ビリヤードにおいて、ストロークは最も気を使うところです。

その一つが、ストロークのスピードです。ストロークのスピードは、基本的にはショットのスピードに比例します。

基本的、と書いたのは、そうならない場合もあるということです。ここを理解しないと、上達は難しいでしょう。

どういうことなのか、考えましょう。


1. ストロークのスピードと強さ

まずその前に、ストロークのスピードを上げるためにしてしまう、よくある勘違いが、強く握る、強く振るという行為です。




これは考えればすぐに分かるのですが、いくら強く握っても、スピードはあがりません。

むしろ、無駄な力が入ってスムーズなストロークが出来ずに、スピードが落ちることすらあります。

ストロークのスピードを上げたい時には、特に脱力を意識してください。


2. ストロークのスピードとショットのスピード

本題である、ストロークのスピードとショットのスピードの関係です。

上述したように、ストロークのスピードを上げるときに、力を入れないように気をつけたとしても、やはり通常のスピードに比べると、速いストロークの時の方が、狙った撞点から外れやすいものです。

ビリヤードのポケットは、その幅が球2つ分あるので、実は数ミリだけ狙いがずれてもポケット可能です。

しかし、その数ミリの違いは手玉のスピードには強く影響します。

ビリヤードは、ポケットすれば良い、という競技ではなく、次の的球を狙いやすい場所に手玉をコントロールする(ネクスト)ことが勝利につながります。

よって、このスピードが変わってしまうということは、ネクストのコントロールができないということになってしまいます。


3. 撞点との関係

つまり、ストロークとスピードとショットのスピードの関係には、撞点が絡んでくるということになります。

上達のために絶対に必要なのは、必ず自分の定めた撞点を、どんなストロークのスピードの時でも誤差なく撞ける、という安定感です。

それが出来るようになったら、ストロークのスピードと、撞点、ショットのスピードの三角関係をしっかり把握することです。

練習では、まず真撞きです。

真撞きでのストロークのスピードとショットのスピードを、何度も撞いて目で確認しましょう。

それを把握できたら、次は撞点を上下にずらします。

このときの注意点ですが、球体は物理上、真ん中と真ん中からタップ0.5個上下にずらしたときのショットスピードの差よりも、真ん中から0.5個と1個の差の方がずっと大きくなります。

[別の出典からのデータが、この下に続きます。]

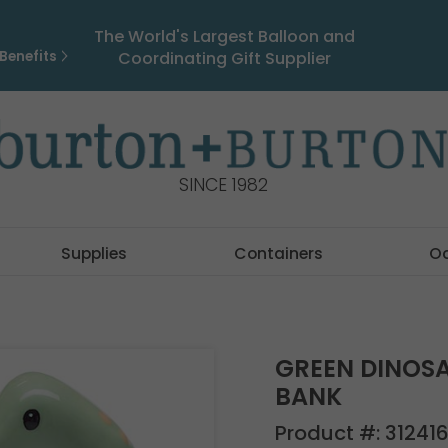
The World's Largest Balloon and
Benefits
Coordinating Gift Supplier
SINCE 1982
Supplies
Containers
O
GREEN DINOS
BANK
Product #:
312416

これは左右にずらした場合も同じで、右上や左下などを撞いた時は、その差はさらに大きくなります。

自身ではかなりのストロークスピードが出たと思っても、ショットのスピードが遅い、と感じることがあったら、大抵の場合撞点がタップ1個以上真ん中からずれています。

ストロークのスピードと、撞点、ショットのスピードの三角関係をしっかり把握できるまでしっかり練習しましょう。